Selection of the optimal completion of horizontal wells with multi-stage hydraulic fracturing of the low-permeable formation, field C

Author: A.M. Bozoev1 and E.A. Demidova2


1-Gazpromneft Muravlenko, Muravlenko, Russia, 2-Tomsk Polytechnic University, Tomsk, Russia



At  the  moment,  many  fields  of  Western  Siberia  are  in  the  later  stages  of development. In this regard, the multilayer fields are actually involved in the development of hard to recover reserves by conducting well interventions. However, most of these assets may not to be economical profitable without application of horizontal drilling and  multi-stage hydraulic fracturing treatment. Moreover, location of frac ports in relative to each other, number of stages, volume of proppant per one stage are the main issues due to the fact that the interference effect  could  lead  to  the  loss  of  oil  production. The  optimal arrangement of horizontal  wells  with  multi-stage  hydraulic  fracture  was  defined  in  this  paper.  Several analytical approaches have been used to predict the started oil flow rate and chose the most appropriate for field C reservoir J1. However, none of the analytical equations could not take into account the interference effect and determine the optimum number of fractures. Therefore, the simulation modeling was used. Finally, the universal equation is derived for this field C, the reservoir J1. This tool could be used to predict the flow rate of the horizontal well with hydraulic fracturing treatment on the qualitative level without simulation model.

1.  Introduction



Most oil companies are beginning to develop field with hard to recover reserves due to growing demand. However, development of these types of deposits  cannot be achieved an uneconomical production rate by conventional method (i.e. vertical wells with hydraulic fracturing treatment). The new  technology  (horizontal  wells  with  multi-stage  hydraulic  fracturing  treatment)  replaces  the previous one due to high production rate.

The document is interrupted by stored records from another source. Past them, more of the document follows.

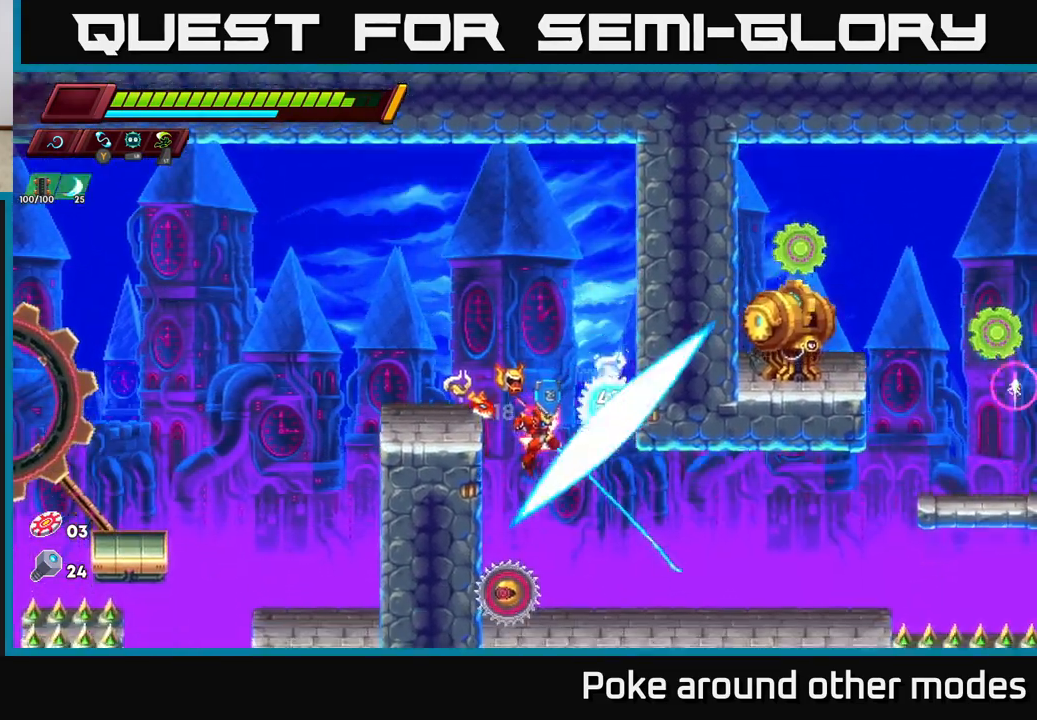
{"buttons": [], "left_stick": "center", "right_stick": "center", "events": [[50, "left_stick", "right"], [267, "left_stick", "left"], [283, "X", "down"], [383, "X", "up"], [417, "left_stick", "center"]]}
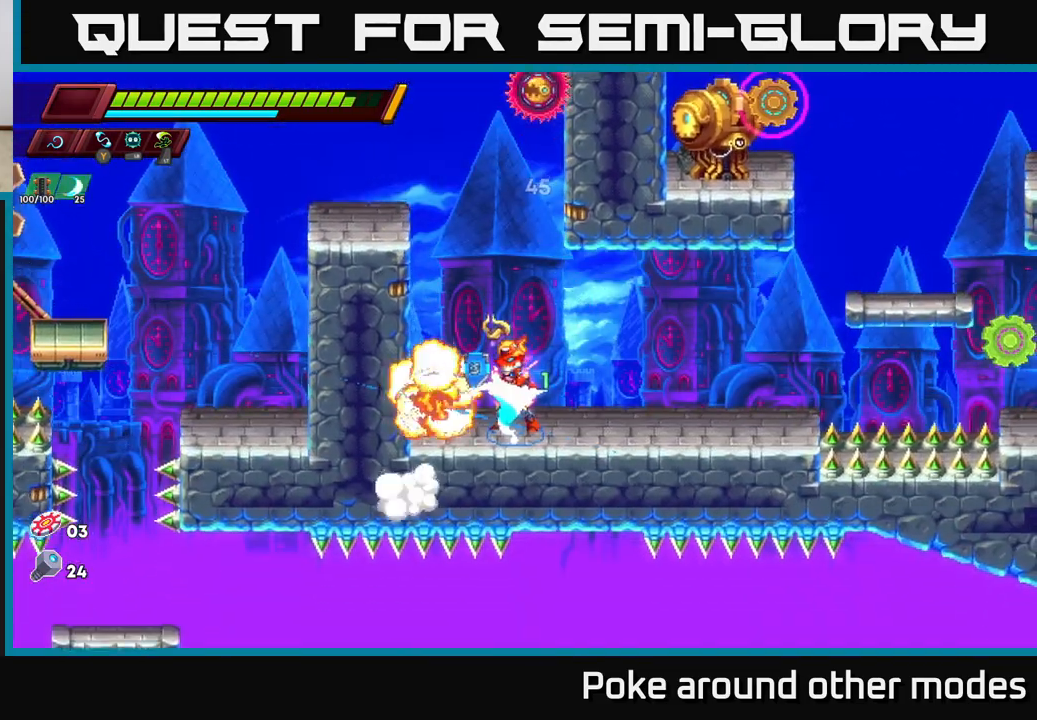
{"buttons": ["A"], "left_stick": "up-right", "right_stick": "center", "events": [[83, "left_stick", "left"], [133, "A", "down"], [333, "A", "up"], [383, "A", "down"], [450, "left_stick", "up-right"]]}
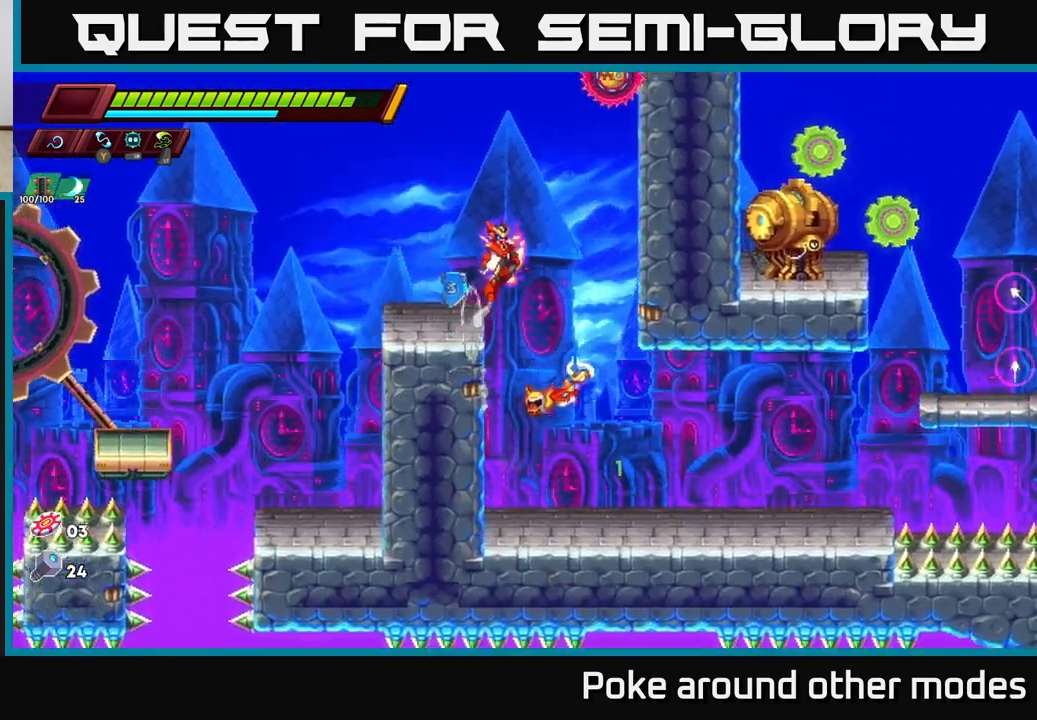
{"buttons": [], "left_stick": "right", "right_stick": "center", "events": [[33, "X", "down"], [133, "A", "up"], [133, "left_stick", "up-left"], [150, "X", "up"], [200, "left_stick", "left"], [367, "left_stick", "up-left"], [500, "left_stick", "right"]]}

Further, many scientists have analyzed this issue since 1984 years, for example, such scientist as Giger et al. suggested the first analytical solution for evaluation of horizontal wells intersecting fractures; however, this equation could not manage with flow in the fracture and in the reservoir properly. Moreover, Hujun Li (1996) and Economides and Martin (2010) presented the more practical application of mathematical models. In addition, the next mathematical model was introduced by Boyun Gou and Xiance Yu (2008). The proposed equation includes several flows (the reservoir radial and linear flow, fracture linear and radial flow respectively).T.M. Herge (1994) presented accurate methods of determining a productivity of multifractured horizontal wells as well as Hong Yuan (2010) showed the new approach for calculation of horizontal wells productivity with and without fractures [1-8].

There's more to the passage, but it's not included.